Provided records:
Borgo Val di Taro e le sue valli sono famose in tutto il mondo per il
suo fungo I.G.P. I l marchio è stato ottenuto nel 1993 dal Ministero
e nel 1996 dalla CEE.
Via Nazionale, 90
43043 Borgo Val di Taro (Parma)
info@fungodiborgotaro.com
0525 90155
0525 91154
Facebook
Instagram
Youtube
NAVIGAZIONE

What to do: Type out the entire listing again, matching every line exactly.

Solution to this exercise:
Borgo Val di Taro e le sue valli sono famose in tutto il mondo per il
suo fungo I.G.P. I l marchio è stato ottenuto nel 1993 dal Ministero
e nel 1996 dalla CEE.
Via Nazionale, 90
43043 Borgo Val di Taro (Parma)
info@fungodiborgotaro.com
0525 90155
0525 91154
Facebook
Instagram
Youtube
NAVIGAZIONE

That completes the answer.